„Sie mochte das Leben am Abgrund“

Noch vor der Obduktion von Amy Winehouse wird in den Medien spekuliert, woran sie gestorben ist. Die Sängerin war seit Jahren alkohol- und drogensüchtig. Dass starker Druck der Plattenindustrie mit Schuld an ihrer Sucht sei, wiesen zwei ehemalige Manager der Sängerin zurück.

Von Torsten Huhn, NDR-Hörfunkstudio London

Die Polizei will heute einen Termin für die Obduktion von Amy Winehouse festlegen. Die Ursache des Todes der 27-jährigen Sängerin ist immer noch unbekannt.

In der britischen Boulevardpresse wird munter über ihre Todesursache spekuliert. Der „Mirror“ meint zu wissen, dass Amy Winehouse nach einem Streit mit ihrem Freund aus Verzweiflung über 36 Stunden hinweg Drogen – Kokain und Heroin – genommen und Alkohol getrunken hat.
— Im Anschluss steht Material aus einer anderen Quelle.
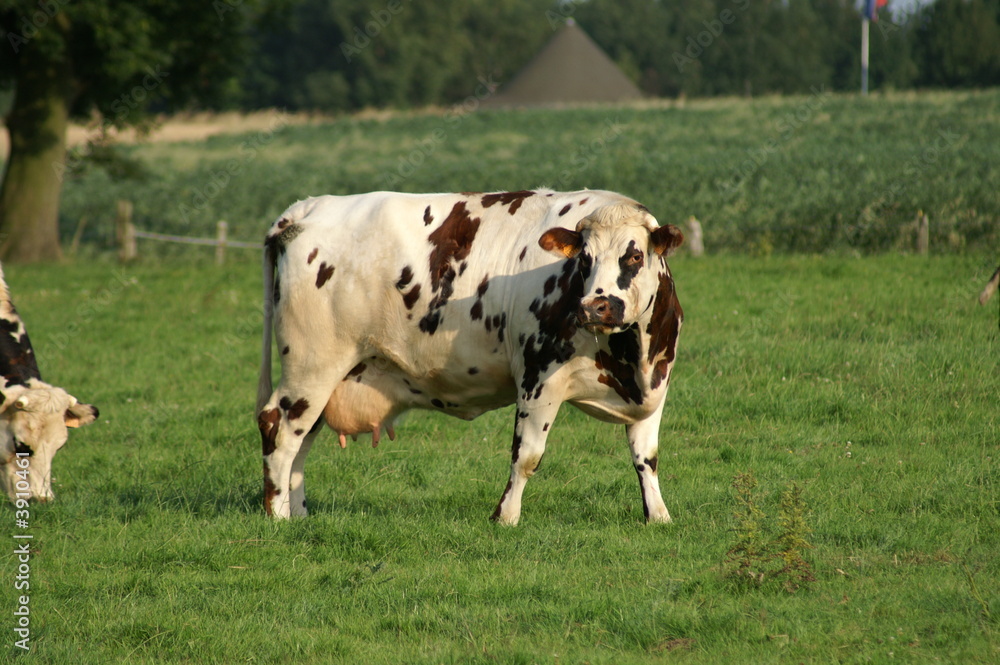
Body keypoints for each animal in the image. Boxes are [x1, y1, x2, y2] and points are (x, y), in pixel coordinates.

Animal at [254, 188, 684, 524]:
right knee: (279, 429)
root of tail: (307, 209)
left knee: (302, 440)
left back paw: (299, 514)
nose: (594, 307)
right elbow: (527, 455)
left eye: (633, 256)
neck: (633, 360)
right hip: (310, 366)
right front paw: (505, 517)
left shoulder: (656, 386)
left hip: (326, 376)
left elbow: (647, 457)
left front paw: (658, 515)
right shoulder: (538, 378)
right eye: (584, 259)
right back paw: (278, 517)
Blumen und ein Glas Wein vor dem Haus von Amy Winehouse
Fans haben Blumen und auch Getränke vor dem Haus des Ausnahmetalents Amy Winehouse niedergelegt. Die Sängerin starb in ihrem Haus.

Wilde Spekulationen in den britischen Medien

Dem widerspricht wiederum der Bericht der „Sun“, die behauptet, aus Polizeikreisen erfahren zu haben, dass in ihrem Zimmer weder Drogen und noch Alkohol gefunden wurden. Die „Sun“ schreibt weiter, noch am Freitag habe ein Arzt sie aufgesucht und an ihrem Zustand sei nichts besorgniserregend gewesen. Ihren letzten Abend soll sie mit ihrem Leibwächter verbracht haben, der sie dann am Samstagnachmittag leblos in ihrem Bett vorfand. Aber das sind Medienberichte, die von der Polizei nicht bestätigt wurden. Erst nach der Obduktion wird man wissen, woran die Sängerin tatsächlich gestorben ist.

Während die Fans weiter trauern und vor Amys Haus im Londoner Norden Blumen niederlegen und Kerzen aufstellen, hat sich ihr früherer Manager Nick Godwin geäußert, der Amy in ihrer Anfangszeit betreute. „Sie war schon in jenen Tagen eine Künstlerin, die eine  Menge Aufmerksamkeit brauchte. Das meine ich jetzt nicht in medizinischer Hinsicht. Sie verlangte eine Menge von den Menschen um sie herum“, erinnert sich Godwin.

„Sie wollte keine Hilfe“

Er erlebte auch den Beginn ihrer Suchtkarriere. „Das ging sehr schnell in jenen Tagen, als ich noch ihr Manager war. Das passierte innerhalb von Wochen. Sie hat stark abgebaut, ihr Charakter änderte sich. Das war der Zeitpunkt, an dem ich gesagt habe, komm, wir müssen Hilfe suchen, was sie definitiv nicht wollte. Aber wir taten das dann, aber sie blieb dort nur 15 Minuten.“

Inzwischen gibt es Diskussionen, ob Amys Tod auch damit zusammenhängt, dass die Plattenindustrie die Künstler zu sehr unter Druck setzt. Diesem Vorwurf widersprach der frühere Chef von Island Records, Marc Marot. „Als ich Island Records geleitet habe, hatten wir sogar einen Beratungsservice. Wir hatten zum Beispiel mit Künstlern mit Essproblemen zu tun – und vielem anderen. Wir haben umfangreiche Hilfe angeboten. Aber man kann nichts zu tun, wenn ein Künstler nicht selbst damit aufhört, sich zu zerstören“, so Marot.

Britische Sängerin Amy Winehouse tot aufgefunden.
Amy Winehouse mit ihrer unverkennbaren Beehive-Frisur.

Und das hat sich bei Amy Winehouse sehr deutlich gezeigt. Sie war mehrfach in Entzugskliniken, sie hatte die Unterstützung ihrer Familie  und von Freunden, trotzdem wurde sie immer wieder rückfällig. Sie ließ sich nicht  wirklich helfen. Und Entzugskliniken mochte sie auch  nicht, wie sie in ihrem Lied „Rehab“ beschrieben hat: „They tried to make me go to rehab but I said ’no, no, no'“, heißt es in der ersten Zeile des Songs.

Und so meint denn auch ihr früherer Manager Godwin: „Sie mochte das Leben am Abgrund. Sie wurde von dieser Art Leben angezogen“.